6.  On the current economic problems facing the province, Globe and Mail, February 2009:

Williams says the per capita loss is roughly six times that of Quebec or Nova Scotia. He also said his financial experts are predicting provincial revenues from dropping oil prices will be down some $1.5-billion.

"That's a double whammy," says Williams, that will "cripple" his province and force it back into deficit spending.

"We've done all the right things fiscally," he says, "and then in one fell swoop 'bang' we're pretty well back where we started."

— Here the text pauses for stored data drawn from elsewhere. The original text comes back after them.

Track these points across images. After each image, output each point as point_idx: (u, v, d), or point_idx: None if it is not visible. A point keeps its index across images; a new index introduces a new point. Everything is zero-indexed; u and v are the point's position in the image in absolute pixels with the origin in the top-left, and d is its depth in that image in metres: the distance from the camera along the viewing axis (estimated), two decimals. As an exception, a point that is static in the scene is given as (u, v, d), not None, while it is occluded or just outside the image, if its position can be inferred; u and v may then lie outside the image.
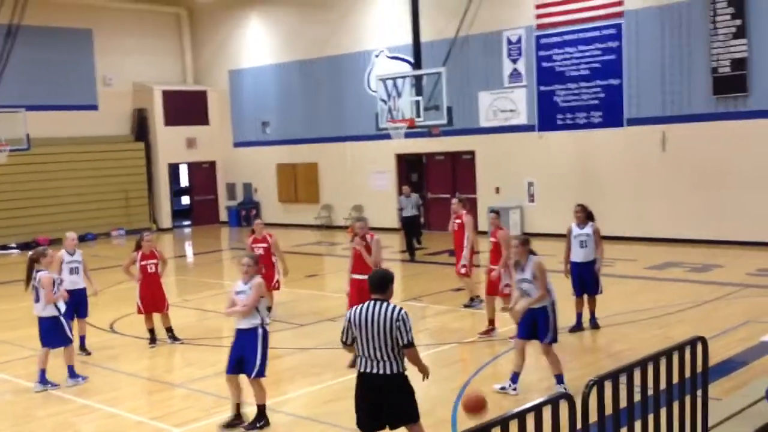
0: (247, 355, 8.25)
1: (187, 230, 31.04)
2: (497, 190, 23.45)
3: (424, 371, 6.50)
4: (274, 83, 29.32)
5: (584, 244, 11.63)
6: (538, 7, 22.01)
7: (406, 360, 6.36)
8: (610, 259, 15.49)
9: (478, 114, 23.40)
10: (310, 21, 27.67)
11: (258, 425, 8.32)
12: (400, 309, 6.34)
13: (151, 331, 12.26)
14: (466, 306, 13.65)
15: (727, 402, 7.70)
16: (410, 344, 6.29)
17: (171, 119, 30.28)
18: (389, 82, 19.53)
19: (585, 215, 11.75)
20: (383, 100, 19.57)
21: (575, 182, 21.43)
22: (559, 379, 8.88)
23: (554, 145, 22.11)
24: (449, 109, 19.10)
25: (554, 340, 9.01)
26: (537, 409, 5.04)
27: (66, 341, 10.38)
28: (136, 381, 10.72)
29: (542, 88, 22.19)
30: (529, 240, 9.26)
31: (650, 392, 5.93)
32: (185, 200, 33.45)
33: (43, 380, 10.18)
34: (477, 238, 14.01)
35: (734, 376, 9.07)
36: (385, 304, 6.34)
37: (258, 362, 8.23)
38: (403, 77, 19.70)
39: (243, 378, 8.38)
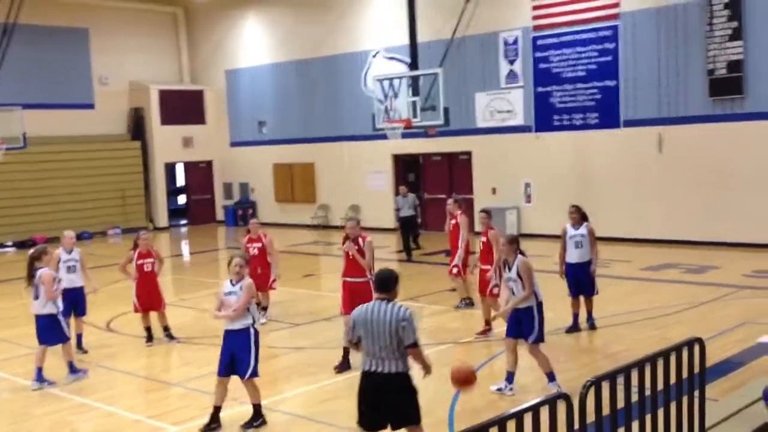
0: (240, 356, 8.21)
1: (184, 229, 31.03)
2: (494, 190, 23.48)
3: (428, 369, 6.51)
4: (271, 83, 29.32)
5: (579, 244, 11.65)
6: (535, 8, 22.04)
7: (410, 359, 6.37)
8: (606, 260, 15.55)
9: (475, 115, 23.42)
10: (307, 21, 27.68)
11: (255, 424, 8.33)
12: (406, 309, 6.39)
13: (148, 329, 12.28)
14: (457, 307, 13.69)
15: (724, 403, 7.72)
16: (415, 344, 6.33)
17: (167, 118, 30.26)
18: (386, 83, 19.57)
19: (580, 216, 11.77)
20: (380, 101, 19.60)
21: (572, 183, 21.46)
22: (551, 377, 8.89)
23: (551, 146, 22.14)
24: (446, 110, 19.14)
25: (540, 339, 8.97)
26: (534, 410, 5.06)
27: (63, 339, 10.39)
28: (133, 380, 10.72)
29: (539, 89, 22.22)
30: (516, 239, 9.26)
31: (647, 393, 5.96)
32: (182, 199, 33.43)
33: (40, 378, 10.19)
34: (473, 239, 14.03)
35: (731, 377, 9.10)
36: (390, 304, 6.40)
37: (252, 363, 8.22)
38: (400, 78, 19.73)
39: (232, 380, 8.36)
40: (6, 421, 9.19)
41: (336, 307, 11.26)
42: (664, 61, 19.89)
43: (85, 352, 11.82)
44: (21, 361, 11.43)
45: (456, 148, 24.22)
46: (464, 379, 6.74)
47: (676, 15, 19.59)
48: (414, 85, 19.76)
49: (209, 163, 31.80)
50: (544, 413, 5.08)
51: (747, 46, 18.51)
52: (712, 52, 18.91)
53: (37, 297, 10.20)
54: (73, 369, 10.52)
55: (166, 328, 12.39)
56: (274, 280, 13.55)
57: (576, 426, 5.22)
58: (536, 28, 22.09)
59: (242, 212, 29.87)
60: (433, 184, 25.48)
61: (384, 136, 20.98)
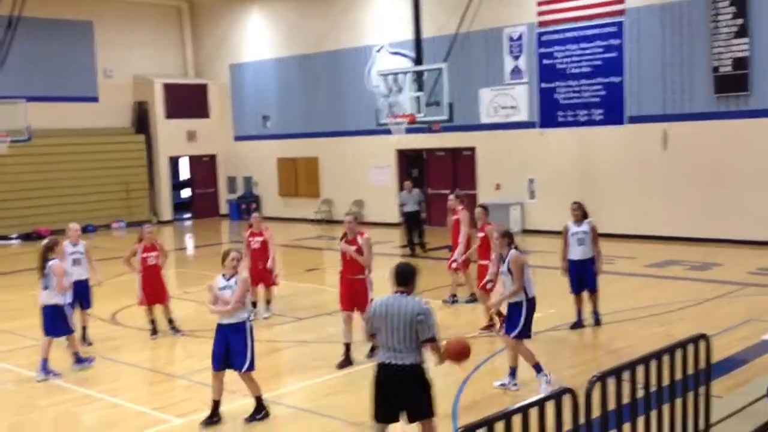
0: (235, 350, 8.22)
1: (188, 223, 31.05)
2: (497, 186, 23.46)
3: (442, 361, 6.60)
4: (275, 77, 29.31)
5: (582, 241, 11.64)
6: (540, 4, 22.00)
7: (426, 353, 6.42)
8: (610, 256, 15.52)
9: (479, 110, 23.40)
10: (311, 16, 27.67)
11: (258, 417, 8.35)
12: (425, 302, 6.47)
13: (153, 322, 12.31)
14: (444, 302, 13.71)
15: (728, 400, 7.72)
16: (434, 338, 6.39)
17: (171, 112, 30.27)
18: (390, 78, 19.55)
19: (582, 213, 11.77)
20: (384, 96, 19.58)
21: (576, 180, 21.44)
22: (537, 368, 8.87)
23: (555, 142, 22.12)
24: (450, 105, 19.11)
25: (522, 335, 8.93)
26: (540, 404, 5.06)
27: (68, 330, 10.45)
28: (137, 372, 10.76)
29: (543, 85, 22.19)
30: (509, 232, 9.23)
31: (652, 389, 5.96)
32: (185, 193, 33.45)
33: (45, 369, 10.22)
34: (474, 234, 14.03)
35: (735, 374, 9.10)
36: (409, 297, 6.45)
37: (248, 356, 8.23)
38: (404, 73, 19.72)
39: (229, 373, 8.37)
40: (10, 412, 9.23)
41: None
42: (669, 57, 19.86)
43: (90, 344, 11.86)
44: (25, 353, 11.46)
45: (460, 143, 24.20)
46: (460, 351, 6.76)
47: (681, 11, 19.56)
48: (418, 80, 19.74)
49: (213, 157, 31.80)
50: (550, 408, 5.09)
51: (752, 44, 18.47)
52: (717, 49, 18.88)
53: (46, 288, 10.24)
54: (78, 359, 10.57)
55: (170, 321, 12.43)
56: (276, 275, 13.56)
57: (581, 421, 5.23)
58: (541, 24, 22.06)
59: (246, 206, 29.87)
60: (436, 179, 25.47)
61: (388, 131, 20.95)
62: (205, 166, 31.79)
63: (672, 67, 19.83)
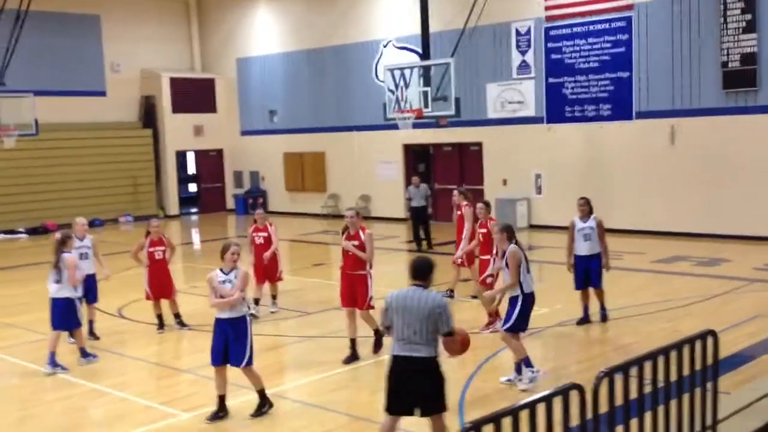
0: (234, 345, 8.19)
1: (194, 218, 31.10)
2: (504, 181, 23.43)
3: (454, 354, 6.69)
4: (281, 72, 29.30)
5: (588, 237, 11.61)
6: (548, -2, 21.97)
7: (440, 346, 6.48)
8: (617, 252, 15.51)
9: (486, 105, 23.37)
10: (318, 10, 27.64)
11: (263, 410, 8.35)
12: (442, 296, 6.53)
13: (159, 317, 12.33)
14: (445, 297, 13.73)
15: (736, 396, 7.70)
16: (451, 333, 6.43)
17: (179, 107, 30.30)
18: (397, 73, 19.52)
19: (589, 208, 11.74)
20: (391, 91, 19.55)
21: (583, 175, 21.39)
22: (527, 362, 8.87)
23: (562, 137, 22.06)
24: (457, 100, 19.10)
25: (514, 329, 8.94)
26: (547, 400, 5.05)
27: (77, 324, 10.51)
28: (144, 366, 10.77)
29: (551, 80, 22.13)
30: (509, 227, 9.24)
31: (660, 385, 5.93)
32: (192, 188, 33.49)
33: (53, 363, 10.24)
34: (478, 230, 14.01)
35: (743, 370, 9.07)
36: (426, 291, 6.51)
37: (247, 351, 8.23)
38: (412, 68, 19.67)
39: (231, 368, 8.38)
40: (17, 406, 9.25)
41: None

The warnings against overspending  - that one from 2005 - from early on in the Williams administration went unheeded. The Premier had a decidedly different view of the province’s economic fortunes only a few months ago.  He wouldn’t talk hard numbers even though the ones the provincial government is currently using were pretty obvious to regular readers of these e-scribbles. All that’s happened in the past couple of months is a refining of the numbers, not a surprise shift to big ones.  $1.3 billion in November.  $1.5 billion now.  Works out to the same thing.

7.  The oldest living father of Confederation, reincarnated, Globe and Mail, February 2009:

Independence talk, he says, is once again being heard: "But that's not where I'm coming from. Separation is not something that is on my agenda under any circumstances.

"This is a great country and I want to be part of it, but the country disappoints me when we don't rally to protect each other.

Ditto, circa2007:

Premier Danny Williams says he's trying to quell separatist feelings within Newfoundland and Labrador, despite a throne speech that suggested the province should push for more autonomy from Ottawa.

"The fans of sovereignty are here. If anything, I've been trying to dampen those fires as much as I can," Williams said yesterday.

8. Autonomy!  Throne Speech 2007:

…our people have now also learned that we will achieve self-reliance economically only by taking charge of our future as a people. To that end, My Government will harness the desire among Newfoundlanders and Labradorians to cultivate greater cultural, financial and moral autonomy vis-à-vis Ottawa. [Emphasis added]

9.  What autonomy means, in greater detail,  Hansard, 24 April 2007:

Political self-reliance simply means that we cannot rely upon those elected to offices outside of this Province to deliver what is in our own best interest. We must achieve that on our own. Self-reliance will not come by depending on others to achieve it for us. That is a lesson we have learned year after year, generation after generation. So we will harness the desire among Newfoundlanders and Labradorians to cultivate greater political, financial and moral autonomy vis-a-vis Ottawa. As a distinct people and as equal partners, Aboriginal and non-Aboriginal together, we will write a new future for Newfoundland and Labrador; a future of our own design, where mutual understanding, justice, equality, fairness and co-operation are the order of the day. [Emphasis added]

10.  Foreshadowing.  If recent events are any indication federal politicians and those at the time who were wannabes clearly ignored that point, as Bond Papers warned at the time:

It should surely give pause to all those incumbents federal members of parliament from this province and those likely candidates for it means clearly that Danny Williams does not and will not trust you. These words mean, unequivocally, that elected representatives of the people of Newfoundland and Labrador are not to be trusted merely because they represent the people of the province somewhere other than in the House of Assembly controlled utterly by the current provincial administration.

Scott?  Walter?  Paul?  Peter?  Siobhan?  Fabian?  Gerry?  Loyola?

One wonders if they get the point.

11. And you want to be my latex salesman? Budget speech 2008:

We are standing tall as powerful contributors to the federation – as masters of our own domain, stronger and more secure than we have ever been before. [Emphasis added]

-srbp-

04 February 2009

I wanna be your sledgehammer

“But you don't get hit over the head with a sledgehammer,…”

The legislature is supreme and that is good, as Premier Danny Williams assured us in December.

But then again, maybe it isn’t so good and it isn’t so supreme.

Guess it matters who is swinging the sledgehammer and who is getting it in the head.